SvSAN uses synchronous mirroring between pairs of servers so that the data is constantly available in both servers of a pair. Presumably the amount of storage available to the SvSAN VSA’s running in the two servers have to be similar in capacity and performance.

An SvSAN cluster can grow by adding pairs of servers or by adding storage to an already present SvSAN cluster. One can have as many pairs of servers in an SvSAN local cluster as you want (probably some maximum here but I can’t recall what they said). The cluster interconnect is 1GbE or 10GbE. Most (~90%) of SvSAN implementations are under 2TB of data but their largest single clustered configuration is 200TB.

SvSAN supplies iSCSI storage services and runs inside a Linux virtual machine. But SvSAN can support both bare metal as well as virtualized server environments.

All the storage within a server that is assigned to SvSAN is pooled together and carved out as iSCSI virtual disks.  SvSAN can make use of raid controller with JBODs, DAS or even SAN storage, anything that is accessible to a virtual machine can be configured as part of SvSAN’s storage pool.

Servers that are accessing the shared iSCSI storage may access either of the servers in a synchronous mirrored pair. As it’s a synchronous mirror, any writes written to one of the servers is automatically mirrored to the other side before an acknowledgement is sent back to the host. Synchronous mirroring depends on multi-pathing software at the host.

As in any solution that supports active-active read-write access there is a need for a Quorum service to be hosted somewhere in the environment. Hopefully, at some location distinct from where a problem could potentially occur, but it doesn’t have to be. In StorMagic’s case this could reside on any physical server, even in the same environment. The Quorum service is there to decide which of the two copies is “more” current when there is some sort of split brain scenario. That is when the two servers in a synchronized pair lose communication with one another. At that point the Quorum service declares one dead and the other active and from that point on all IO activity must be done through the active SvSAN server. The Quorum service can also run on Linux or Windows and remotely or locally. Any configuration changes will need to be communicated to the Quorum service.

They have a bare metal recovery solution. Specifically, when one server fails, customers can ship out another server with a matching configuration to be installed in the remote site. When the new server comes up, it auto-configures it’s storage and networking by using the currently active server in the environment and starts a resynchronization process with that server. Which all means it can be brought up into a high availability mode with almost no IT support other than what it takes to power the server and connect some networking ports. This was made for ROBO!

Code upgrades can be done by taking one of the pair of servers down and loading the new code and resynching it’s data. Then once resynch completes you can do the same with the other server.
++++++++++
Stated goal 1
In the text on SvSAN, how large is the biggest single clustered configuration?
Stated goal 2
Write a continuation of the text on SvSAN.
The entries that come next are drawn from a separate source.
++++++++++
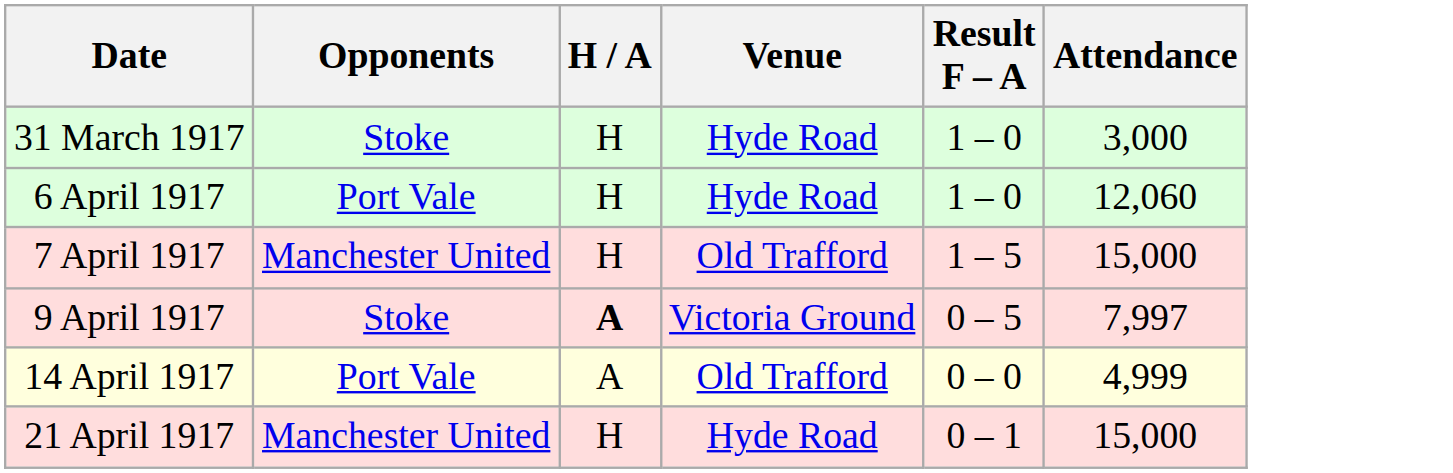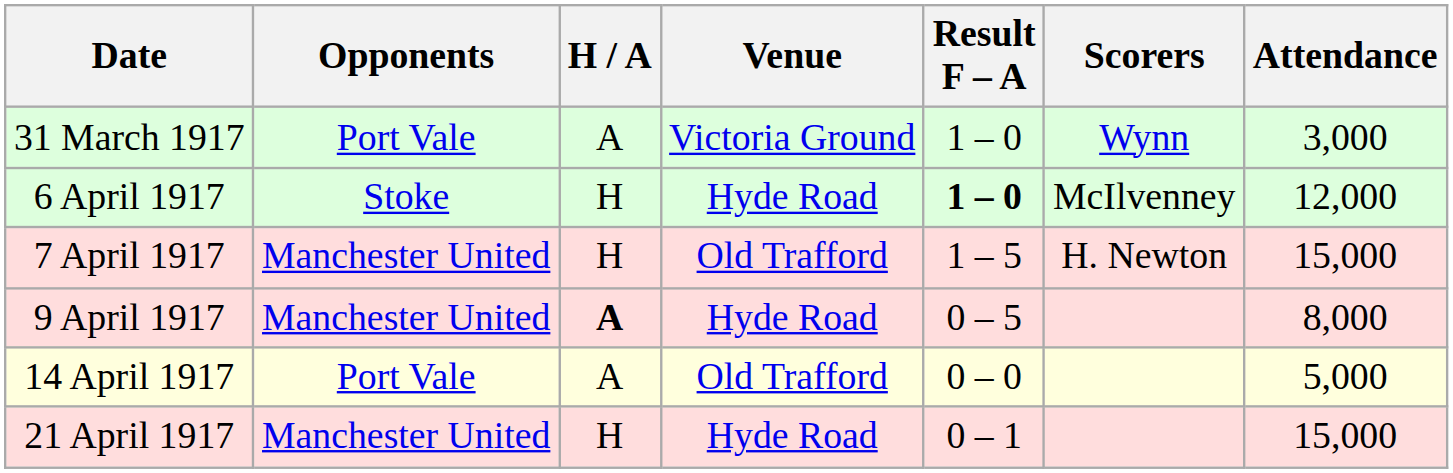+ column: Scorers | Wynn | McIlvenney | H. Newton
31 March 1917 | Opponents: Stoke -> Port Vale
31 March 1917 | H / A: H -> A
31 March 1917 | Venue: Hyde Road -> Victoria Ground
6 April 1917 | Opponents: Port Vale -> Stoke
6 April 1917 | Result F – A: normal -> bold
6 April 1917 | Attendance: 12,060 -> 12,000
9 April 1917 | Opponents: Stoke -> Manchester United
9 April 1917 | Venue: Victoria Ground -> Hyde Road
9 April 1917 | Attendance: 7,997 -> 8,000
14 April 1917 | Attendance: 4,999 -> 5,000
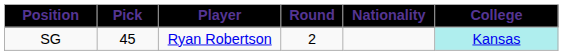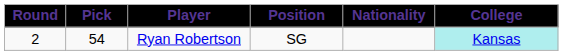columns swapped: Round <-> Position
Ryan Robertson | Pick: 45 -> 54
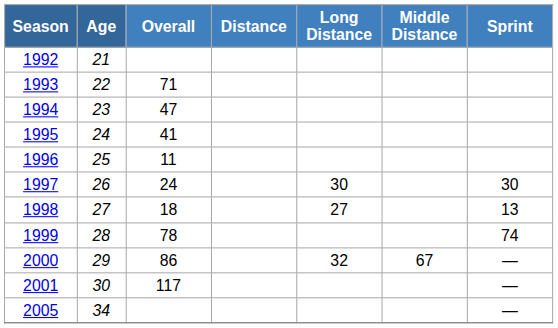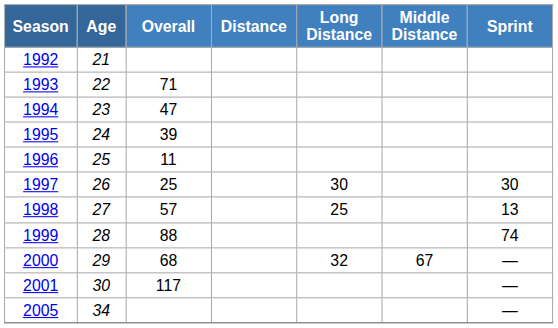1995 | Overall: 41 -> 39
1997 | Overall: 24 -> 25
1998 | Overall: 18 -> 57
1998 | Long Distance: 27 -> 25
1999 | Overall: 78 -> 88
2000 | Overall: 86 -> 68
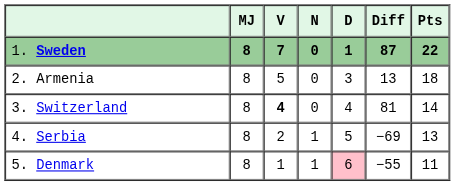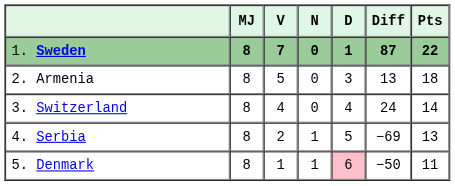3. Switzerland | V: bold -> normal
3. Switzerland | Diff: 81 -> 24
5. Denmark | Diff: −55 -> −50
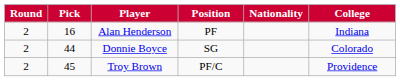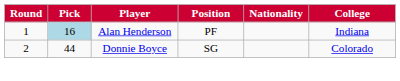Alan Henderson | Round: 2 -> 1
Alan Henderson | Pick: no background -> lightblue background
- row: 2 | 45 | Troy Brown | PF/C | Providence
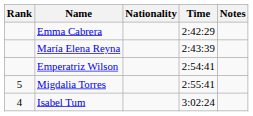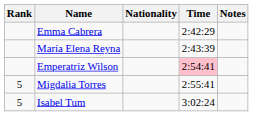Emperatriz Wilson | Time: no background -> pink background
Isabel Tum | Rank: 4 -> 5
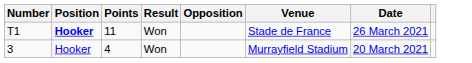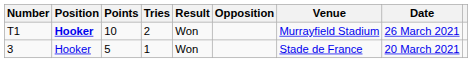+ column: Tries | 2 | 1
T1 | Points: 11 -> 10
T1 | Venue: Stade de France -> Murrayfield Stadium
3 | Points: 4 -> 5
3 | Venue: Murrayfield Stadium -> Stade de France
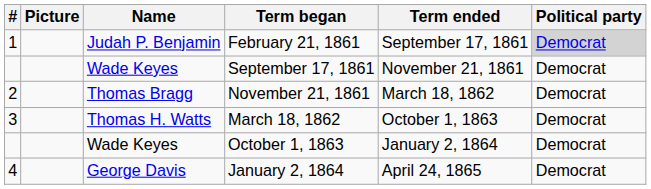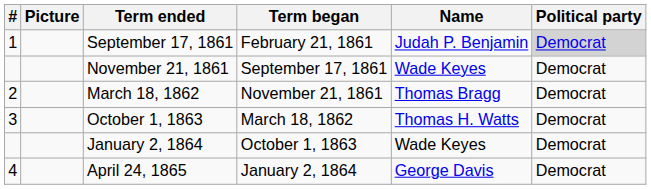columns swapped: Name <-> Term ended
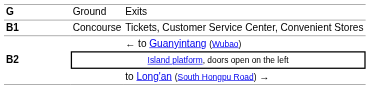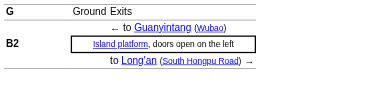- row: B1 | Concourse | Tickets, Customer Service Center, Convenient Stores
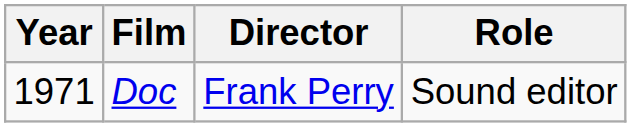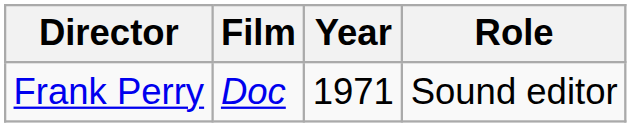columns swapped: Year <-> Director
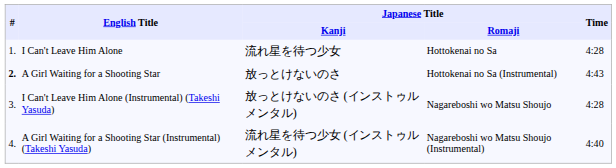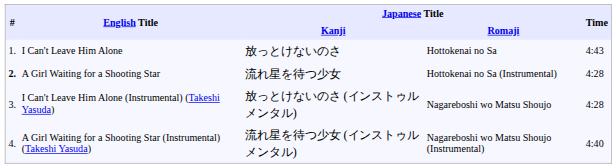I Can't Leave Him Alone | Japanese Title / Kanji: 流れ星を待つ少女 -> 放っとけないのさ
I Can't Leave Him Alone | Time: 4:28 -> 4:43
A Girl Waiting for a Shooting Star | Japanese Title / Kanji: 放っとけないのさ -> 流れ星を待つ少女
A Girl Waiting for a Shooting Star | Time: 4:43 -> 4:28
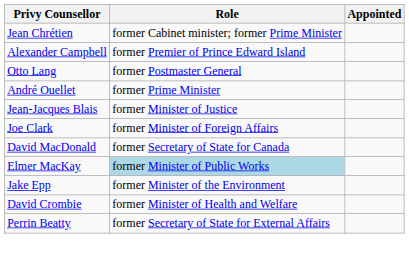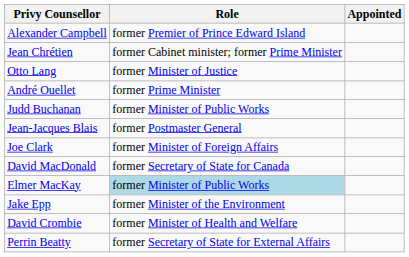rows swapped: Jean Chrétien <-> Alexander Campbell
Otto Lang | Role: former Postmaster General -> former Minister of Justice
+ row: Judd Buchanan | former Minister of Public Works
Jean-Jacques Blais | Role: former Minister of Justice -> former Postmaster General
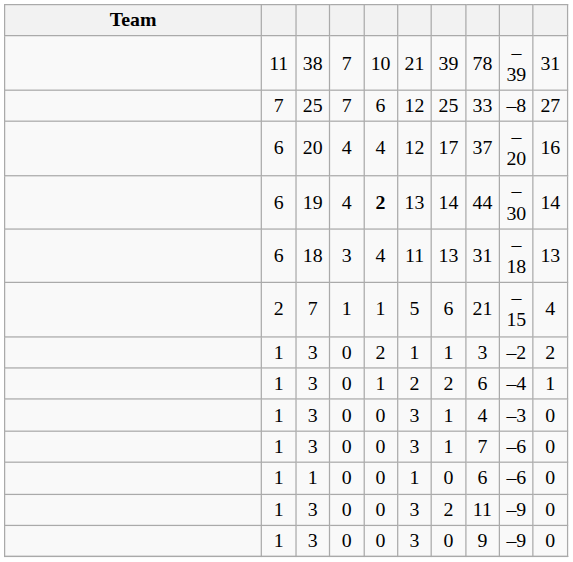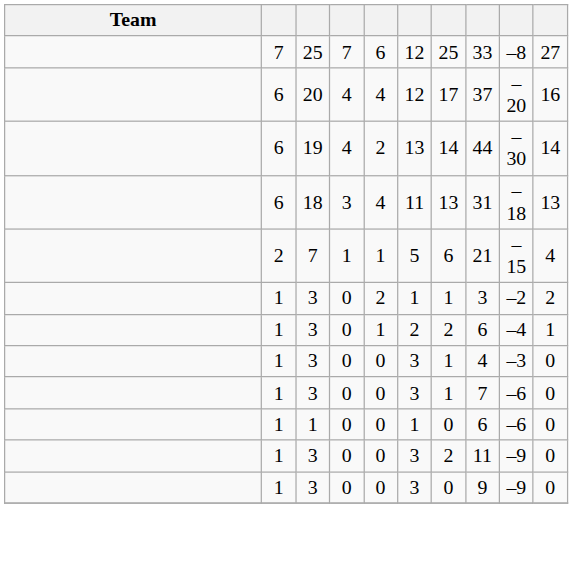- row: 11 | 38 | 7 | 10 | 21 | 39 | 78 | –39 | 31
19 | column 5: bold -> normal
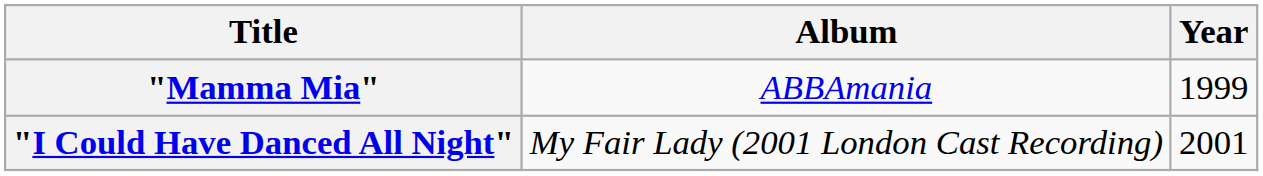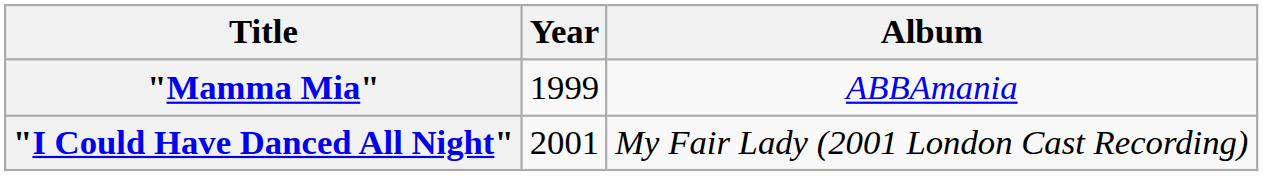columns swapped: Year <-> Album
++++++++++
Output 1
200TB

Output 2
They support a fast-resynch service for when one of the pair goes down for any reason. At that point the active server starts tracking any changes that occur in a journal and when the other server comes up it just resends the changes that have occurred since the last time it was up.

SvSAN has support for SSDs and just released an SSD write back caching feature to help improve disk write speeds. They also support an all SSD configuration for harsh environments.

StorMagic also offers an option for non-mirrored disk but I can’t imagine why anyone would use it.

They can dynamically move one mirrored iSCSI volume from one pair of servers to another, without disrupting application activity.

Minimum hardware configuration requires a single core server but can use as many cores that you can give it. StorMagic commented that a single core maxes out at 50-60K IOPS but you can always just add more cores to the solution.

The SvSAN cluster can be managed in VMware vCenter or Microsoft System Center (MSSC) and it maintains statistics which help monitor the storage clusters in the remote office environments.

They also have a scripted recipe to help bring up multiple duplicate remote sites where local staff only need to plug in minimal networking and some storage information and they are ready to go.

SvSAN pricing and other information

Their product lists for 2 servers and 2TB of data storage is $2K and they have standard license options for 4, 8, and 16TB across a server pair after which it’s unlimited amounts of storage for the same price of $10K. This doesn’t include hardware or physical data storage this is just for the SvSAN software and management.

They offer a free 60 day evaluation license on their website (see link above).

There was a lot of twitter traffic and onsite discussion as to how this compared to HP’s StorVirtual VSA solution. The contention was that StorVirtual required more nodes but there was no-one from HP there to dispute this.

Didn’t hear much about snapshot, thin provisioning, remote replication, deduplication or encryption. But for ROBO office environments, that are typically under 2TB most of these features are probably overkill, especially when there’s no permanent onsite IT staff to support the local storage environment.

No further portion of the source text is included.